[Saved entries]
....

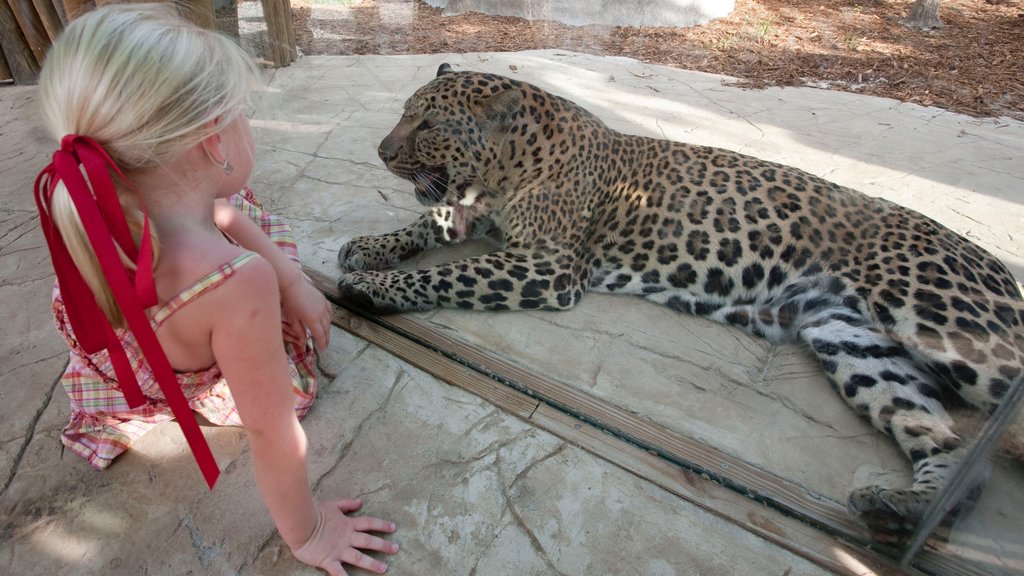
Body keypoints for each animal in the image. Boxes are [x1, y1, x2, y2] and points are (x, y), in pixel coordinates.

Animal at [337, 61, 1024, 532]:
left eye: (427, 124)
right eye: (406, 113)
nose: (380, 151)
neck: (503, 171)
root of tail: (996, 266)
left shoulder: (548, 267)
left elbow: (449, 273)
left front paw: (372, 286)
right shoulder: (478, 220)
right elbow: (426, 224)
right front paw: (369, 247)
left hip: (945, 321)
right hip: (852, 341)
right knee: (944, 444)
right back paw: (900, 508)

....

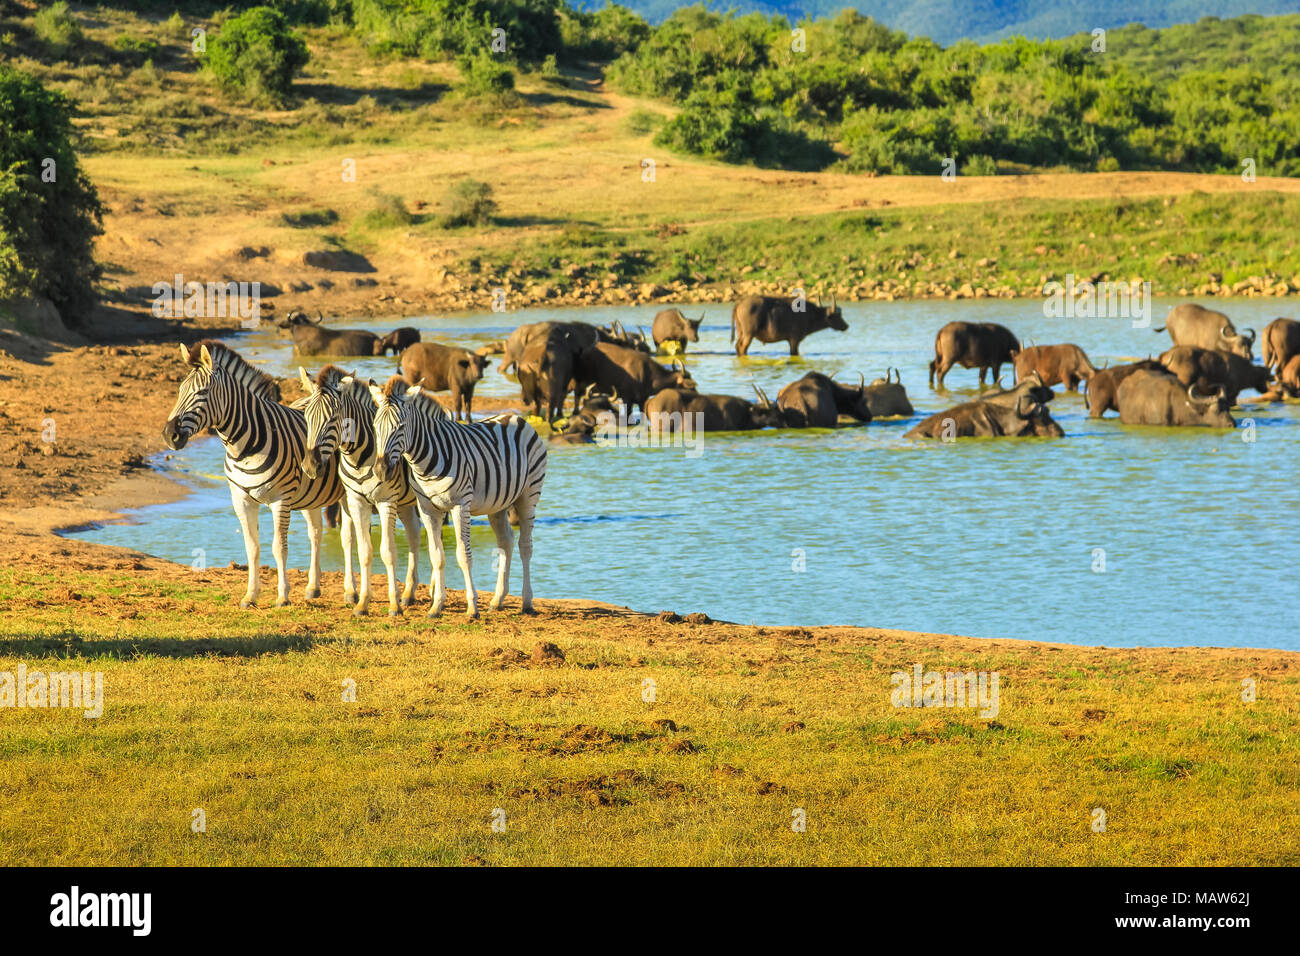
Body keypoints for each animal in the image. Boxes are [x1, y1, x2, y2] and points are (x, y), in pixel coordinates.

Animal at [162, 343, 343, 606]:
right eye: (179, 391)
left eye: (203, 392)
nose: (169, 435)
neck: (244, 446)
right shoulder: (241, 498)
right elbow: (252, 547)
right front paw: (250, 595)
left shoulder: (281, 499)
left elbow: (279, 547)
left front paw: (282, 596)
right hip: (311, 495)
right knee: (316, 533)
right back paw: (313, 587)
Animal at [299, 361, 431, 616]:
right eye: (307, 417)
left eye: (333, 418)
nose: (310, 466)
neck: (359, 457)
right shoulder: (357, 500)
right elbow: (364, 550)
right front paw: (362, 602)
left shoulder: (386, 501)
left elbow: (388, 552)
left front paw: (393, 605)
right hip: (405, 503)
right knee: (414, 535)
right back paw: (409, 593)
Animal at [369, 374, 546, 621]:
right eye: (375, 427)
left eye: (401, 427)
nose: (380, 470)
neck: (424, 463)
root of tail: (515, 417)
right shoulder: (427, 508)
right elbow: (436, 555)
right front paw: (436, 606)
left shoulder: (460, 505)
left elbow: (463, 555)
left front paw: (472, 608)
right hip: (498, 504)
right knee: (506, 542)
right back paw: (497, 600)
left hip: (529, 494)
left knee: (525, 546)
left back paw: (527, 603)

....

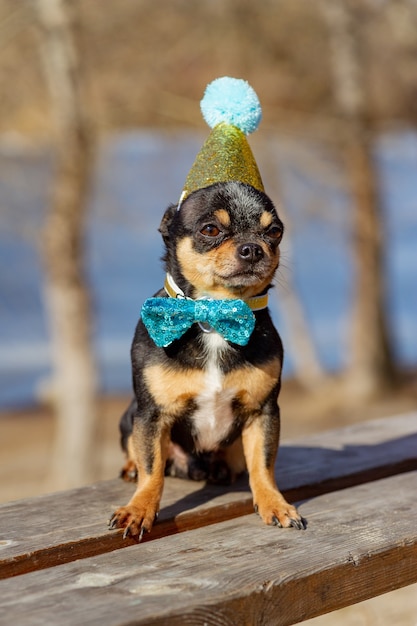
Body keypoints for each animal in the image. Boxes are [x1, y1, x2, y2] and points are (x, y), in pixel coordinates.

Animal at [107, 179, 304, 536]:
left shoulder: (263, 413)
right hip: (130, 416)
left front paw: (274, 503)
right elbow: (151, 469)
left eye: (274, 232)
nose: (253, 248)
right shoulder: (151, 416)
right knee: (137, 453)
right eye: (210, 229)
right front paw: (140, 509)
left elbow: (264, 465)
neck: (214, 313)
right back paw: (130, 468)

....

* **WHAT YOU HAVE TO DO**
Go through the data above and return each line containing the string "front".

* **EXERCISE RESULT**
left front paw: (372, 286)
right front paw: (369, 247)
right front paw: (250, 595)
left front paw: (282, 596)
right front paw: (362, 602)
left front paw: (393, 605)
right front paw: (436, 606)
left front paw: (472, 608)
left front paw: (274, 503)
right front paw: (140, 509)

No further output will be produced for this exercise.